Cumulative incidence and standardized incidence ratios of CNS subsequent malignant neoplasm across treatment eras. A) For all patients with CNS subsequent malignant neoplasm, the 20-year cumulative incidence of subsequent malignant neoplasm increased from the 1970s to the 1980s (P = .02) and did not statistically change from the 1980s to the 1990s. The standardized incidence ratio of SMN did not statistically change across treatment eras. B) When stratified by primary childhood cancer diagnosis, there is an overall increase in the 20-year cumulative incidence of CNS subsequent malignant neoplasm for those with primary CNS tumors (1990s vs 1970s, P = .004). There is a reduction in the 20-year cumulative incidence of CNS subsequent malignant neoplasm for those with primary leukemias treated in the 1990s when compared with the 1980s (P = .004) but not when compared with the 1970s (P = .54). C) When stratified by primary childhood cancer diagnosis, there are no changes in the standardized incidence ratios across treatment eras. CNS = central nervous system.

Figure 4.

Risk factors for development of CNS subsequent malignant neoplasm. Multivariate models assessed demographic and treatment-related risk factors for development of CNS subsequent malignant neoplasm. Shown are forest plots for the association of primary childhood cancer diagnosis, radiotherapy dose exposures, and chemotherapy agent exposures with risk for CNS subsequent malignant neoplasm. A) Primary childhood cancer diagnoses leukemias, lymphomas, and CNS tumors increased risk for CNS subsequent malignant neoplasm, relative to non-CNS solid tumors. B) All radiation dose levels above 10 Gy are associated with increased risk for CNS subsequent malignant neoplasm.
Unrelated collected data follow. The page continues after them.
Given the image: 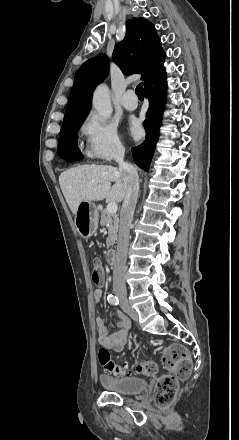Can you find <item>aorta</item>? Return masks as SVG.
<instances>
[{"instance_id": "762f6f07", "label": "aorta", "mask_w": 239, "mask_h": 440, "mask_svg": "<svg viewBox=\"0 0 239 440\" xmlns=\"http://www.w3.org/2000/svg\"><path fill=\"white\" fill-rule=\"evenodd\" d=\"M92 104L99 116H103V118H109V116H111L113 108L111 106L110 90L105 84H101V86L96 88L93 94Z\"/></svg>"}]
</instances>
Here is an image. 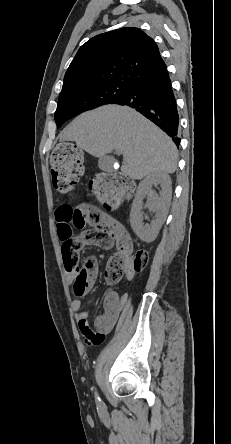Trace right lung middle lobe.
Wrapping results in <instances>:
<instances>
[{
    "instance_id": "right-lung-middle-lobe-1",
    "label": "right lung middle lobe",
    "mask_w": 231,
    "mask_h": 444,
    "mask_svg": "<svg viewBox=\"0 0 231 444\" xmlns=\"http://www.w3.org/2000/svg\"><path fill=\"white\" fill-rule=\"evenodd\" d=\"M130 89V85L109 83L61 92L54 115L57 128L61 127L65 121L84 111L104 104L115 103L124 98Z\"/></svg>"
}]
</instances>
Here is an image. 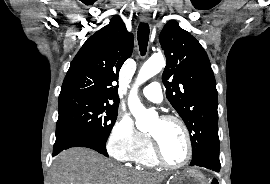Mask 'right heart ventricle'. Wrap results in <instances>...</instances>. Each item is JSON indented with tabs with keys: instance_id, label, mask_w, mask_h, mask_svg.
Listing matches in <instances>:
<instances>
[{
	"instance_id": "obj_1",
	"label": "right heart ventricle",
	"mask_w": 270,
	"mask_h": 184,
	"mask_svg": "<svg viewBox=\"0 0 270 184\" xmlns=\"http://www.w3.org/2000/svg\"><path fill=\"white\" fill-rule=\"evenodd\" d=\"M139 166L144 167H155L158 165V162L156 161L152 147L151 142L147 141V143L142 147V149L136 154V156L132 160Z\"/></svg>"
}]
</instances>
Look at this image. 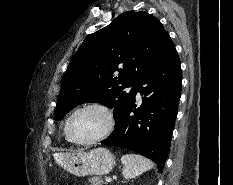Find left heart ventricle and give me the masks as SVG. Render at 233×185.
<instances>
[{
    "mask_svg": "<svg viewBox=\"0 0 233 185\" xmlns=\"http://www.w3.org/2000/svg\"><path fill=\"white\" fill-rule=\"evenodd\" d=\"M107 125V118L97 109L77 113L71 120L70 131L77 140H87L99 135Z\"/></svg>",
    "mask_w": 233,
    "mask_h": 185,
    "instance_id": "obj_1",
    "label": "left heart ventricle"
}]
</instances>
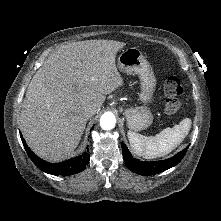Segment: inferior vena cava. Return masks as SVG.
I'll return each mask as SVG.
<instances>
[{"label": "inferior vena cava", "mask_w": 221, "mask_h": 221, "mask_svg": "<svg viewBox=\"0 0 221 221\" xmlns=\"http://www.w3.org/2000/svg\"><path fill=\"white\" fill-rule=\"evenodd\" d=\"M97 111V108L94 105H86L83 107V115L86 118L93 116Z\"/></svg>", "instance_id": "obj_1"}]
</instances>
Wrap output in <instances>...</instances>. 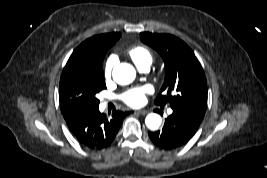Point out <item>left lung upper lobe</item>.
Instances as JSON below:
<instances>
[{
    "mask_svg": "<svg viewBox=\"0 0 267 178\" xmlns=\"http://www.w3.org/2000/svg\"><path fill=\"white\" fill-rule=\"evenodd\" d=\"M141 41L162 56L165 82L155 103L181 109L202 121L207 109V81L202 66L189 46L170 34L140 33Z\"/></svg>",
    "mask_w": 267,
    "mask_h": 178,
    "instance_id": "5c2ea615",
    "label": "left lung upper lobe"
}]
</instances>
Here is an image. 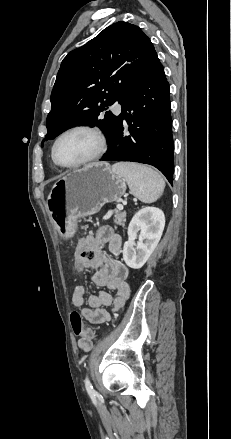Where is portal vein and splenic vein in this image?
I'll use <instances>...</instances> for the list:
<instances>
[{
    "instance_id": "portal-vein-and-splenic-vein-1",
    "label": "portal vein and splenic vein",
    "mask_w": 231,
    "mask_h": 439,
    "mask_svg": "<svg viewBox=\"0 0 231 439\" xmlns=\"http://www.w3.org/2000/svg\"><path fill=\"white\" fill-rule=\"evenodd\" d=\"M123 204H126V202H123ZM117 208H118L119 210H123V205H117Z\"/></svg>"
}]
</instances>
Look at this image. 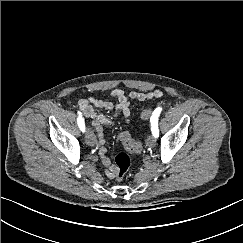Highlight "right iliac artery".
<instances>
[{"mask_svg": "<svg viewBox=\"0 0 243 243\" xmlns=\"http://www.w3.org/2000/svg\"><path fill=\"white\" fill-rule=\"evenodd\" d=\"M78 119H77V122H78V126L80 128L81 131L85 132V122H84V119L82 117V113L81 112H78Z\"/></svg>", "mask_w": 243, "mask_h": 243, "instance_id": "right-iliac-artery-1", "label": "right iliac artery"}]
</instances>
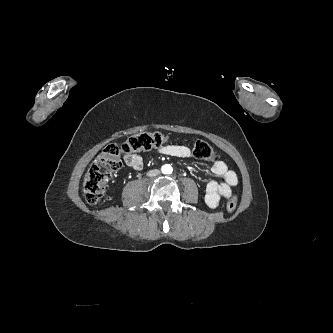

Additionally shown is the stratified analysis for the most abundant primary tumor group, primary leukemias. C) In the unstratified analysis adjusting for demographic factors and radiation exposure, epipodophyllotoxin exposure is associated with increased risk for CNS subsequent malignant neoplasm. CI = confidence interval; CNS = central nervous system; IT = intrathecal; SMN = subsequent malignant neoplasm.

Figure 5.

CNS subsequent malignant neoplasm confers poor prognosis. Among survivors with CNS subsequent malignant neoplasm, the 3-year overall survival following CNS subsequent malignant neoplasm attainment is approximately 30% across each treatment era (log-rank test, statistically nonsignificant). CNS = central nervous system; SMN = subsequent malignant neoplasm.